Source excerpt:
- - -

I don't like Tillman. His second cousin killed an editor, three years ago, without giving that editor a chance to defend himself. I recognize that it is almost always wise, and is often in a manner necessary, to kill an editor, but I think that when a man is a United States Senator he ought to require his second cousin to refrain as long as he can, and then do it in a handsome way, running some personal risk himself. I have not known Tillman to do many things that were greatly to his credit during his political life, but I am glad of the position which he has taken this time. The President has persistently refused to listen to such friends of his as are not insane--men who have tried to persuade him to disavow Mr. Barnes's conduct and express regret for that occurrence. And now Mr. Tillman uses that point which I spoke of a minute ago, and uses it with telling effect. He reminds the Senate that at the very time that the President's dignity would not allow him to send to Mrs. Morris or her friends a kindly and regretful line, he had time enough to send a note of compliment and admiration to a prize-fighter in the far West. If the President had been an unpopular person, that point would have been seized upon early, and much and disastrous notice taken of it. But, as I have suggested before, the nation and the newspapers have maintained a loyal and humiliated silence about it, and have waited prayerfully and hopefully for some reckless person to say the things which were in their hearts, and which they could not bear to utter. Mrs. Morris embarrasses the situation, and extends and keeps alive the discomfort of eighty millions of people, by lingering along near to death, yet neither rallying nor dying; to do either would relieve the tension. For the present, the discomfort must continue. Mr. Tillman certainly has not chloroformed it.

We buried John Malone this morning. His old friends of the Players' Club attended in a body. It was the second time in my life that I had been present at a Catholic funeral. And as I sat in the church my mind went back, by natural process, to that other one, and the contrast strongly interested me. That first one was the funeral of the Empress of Austria, who was assassinated six or eight years ago. There was a great concourse of the ancient nobility of the Austrian Empire; and as that patchwork of old kingdoms and principalities consists of nineteen states and eleven nationalities, and as these nobles came clothed in the costumes which their ancestors were accustomed to wear on state occasions three, four, or five centuries ago, the variety and magnificence of the costumes made a picture which cast far into the shade all the notions of splendor and magnificence which in the course of my life I had accumulated from the opera, the theater, the picture galleries, and from books. Gold, silver, jewels, silks, satins, velvets--they were all there in brilliant and beautiful confusion, and in that sort of perfect harmony which Nature herself observes and is master of, when she paints and groups her flowers and her forests and floods them with sunshine. The military and civic milliners of the Middle Ages knew their trade. Infinite as was the variety of the costumes displayed, there was not an ugly one, not one that was a discordant note in the harmony, or an offense to the eye. When those massed costumes were still, they were transcendently beautiful; when the mass stirred, the slightest movement set the jewels and metals and bright colors afire and swept it with flashing lights which sent a sort of ecstasy of delight through me.

- - -

Objectives:
1/ In the excerpt, whose funeral was the first Catholic funeral the narrator had ever attended?
2/ Condense the excerpt's paragraph beginning "We buried John Malone this morning" into a shorter version that keeps its main facts.
3/ Render this sentence from the excerpt in Spanish: "His old friends of the Players' Club attended in a body."

Information supplied:

- - -

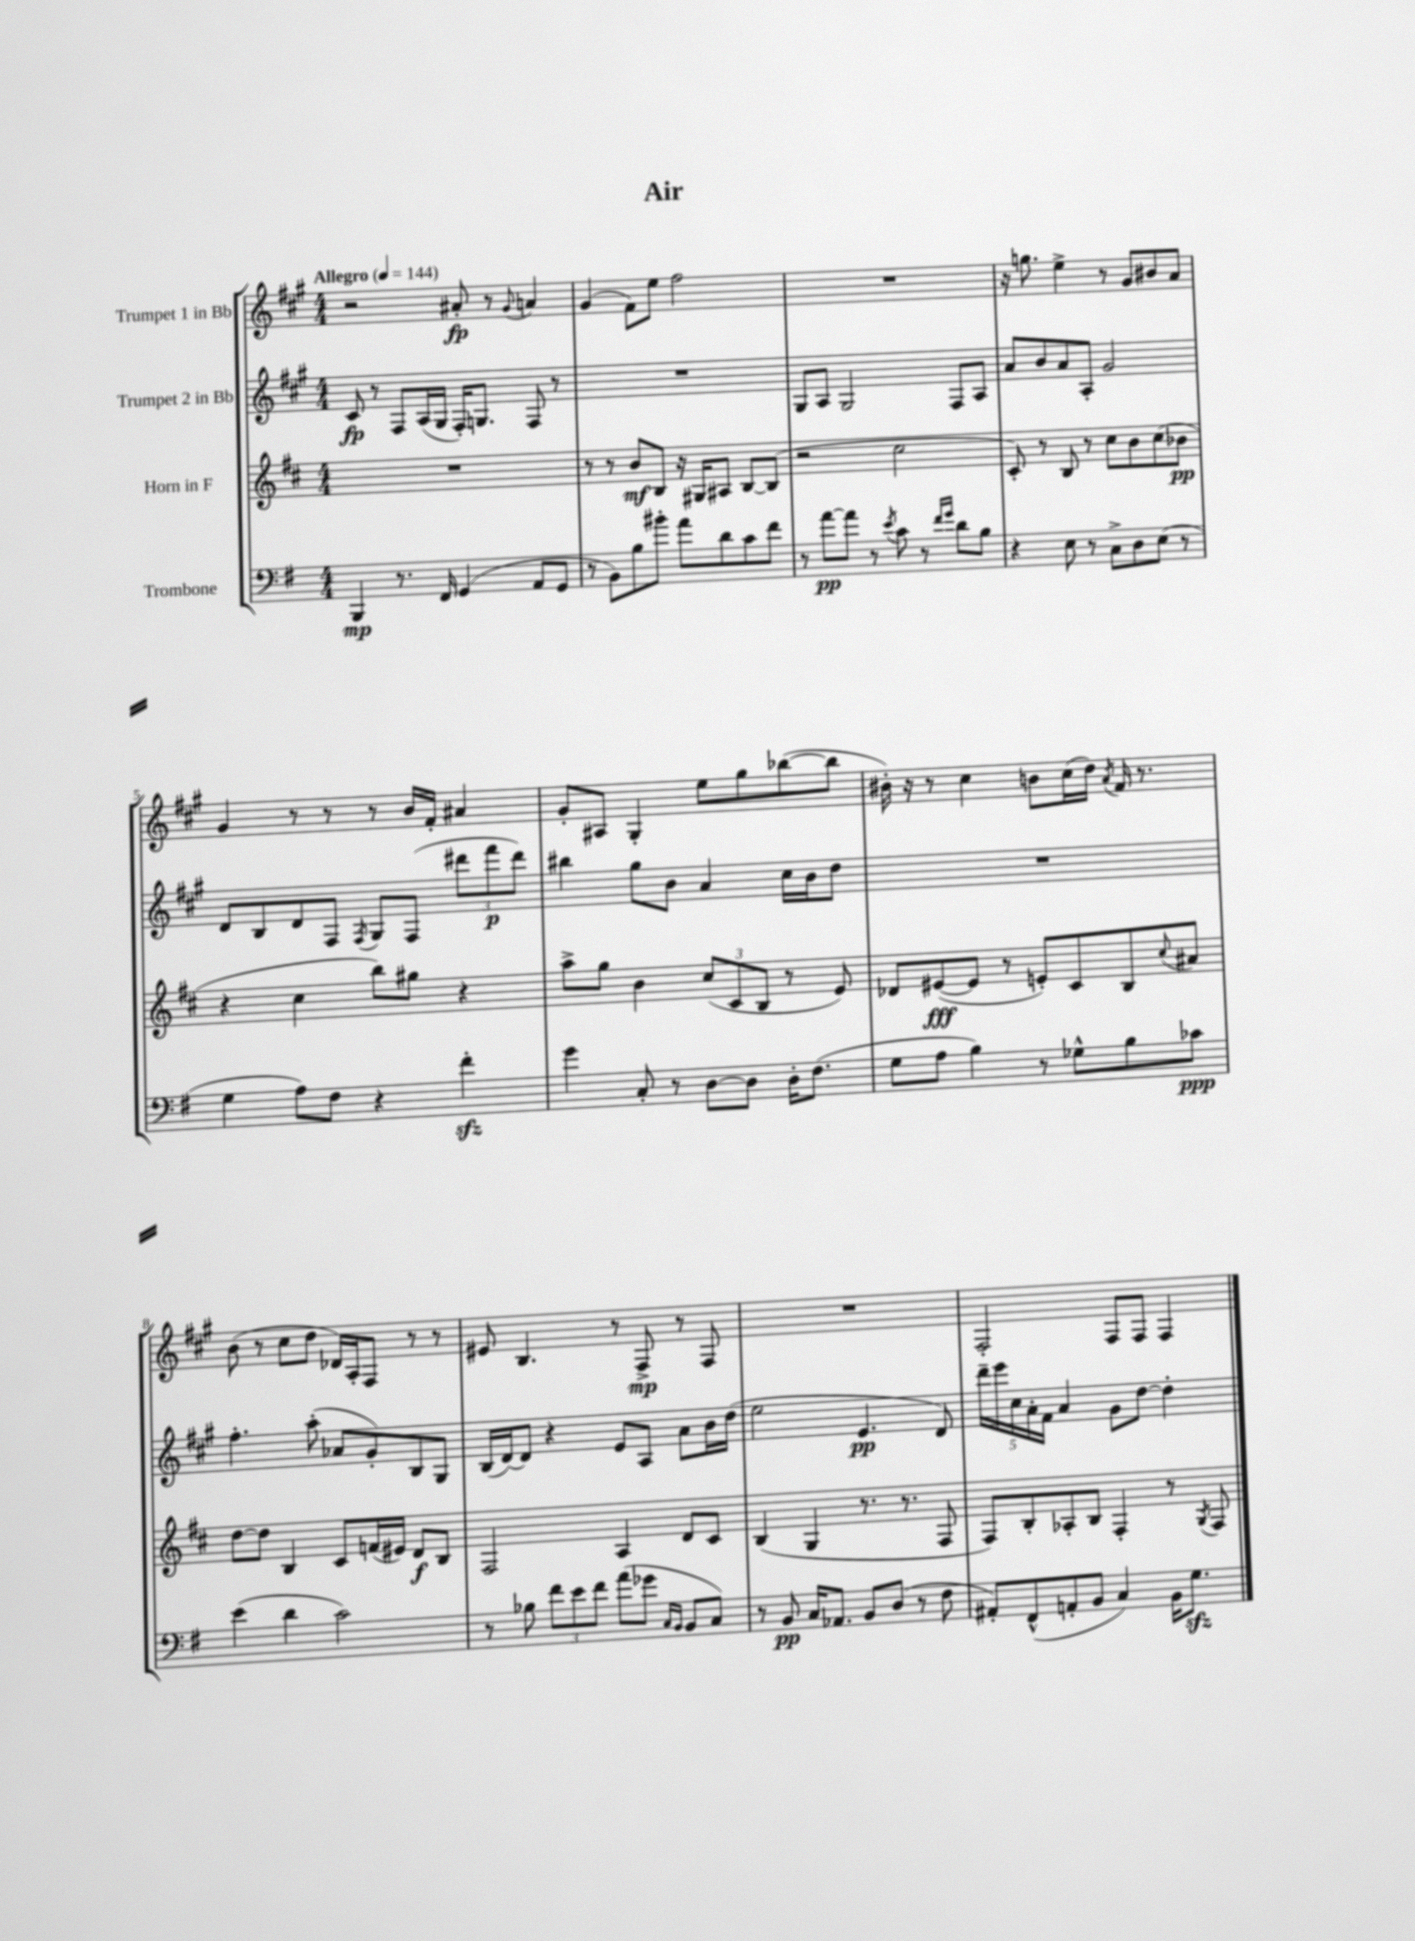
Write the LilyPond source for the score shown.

- - -

Exercise solutions:
1/ The funeral of the Empress of Austria.

2/ We buried John Malone this morning, and his old friends of the Players' Club attended as a group. It was only my second Catholic funeral, and it called to mind the first: that of the Empress of Austria, assassinated six or eight years earlier. There, a great gathering of the empire's ancient nobility, drawn from its nineteen states and eleven nationalities, wore the state costumes their ancestors had worn three to five centuries before. Their gold, silver, jewels, silks, satins, and velvets made a splendor beyond anything I had known from opera, theater, picture galleries, or books. They blended in a natural harmony, and not one costume was ugly or discordant. Standing still, the mass was transcendently beautiful. When it moved, its flashing jewels, metals, and colors filled me with ecstatic delight.

3/ Sus viejos amigos del Players' Club asistieron en grupo.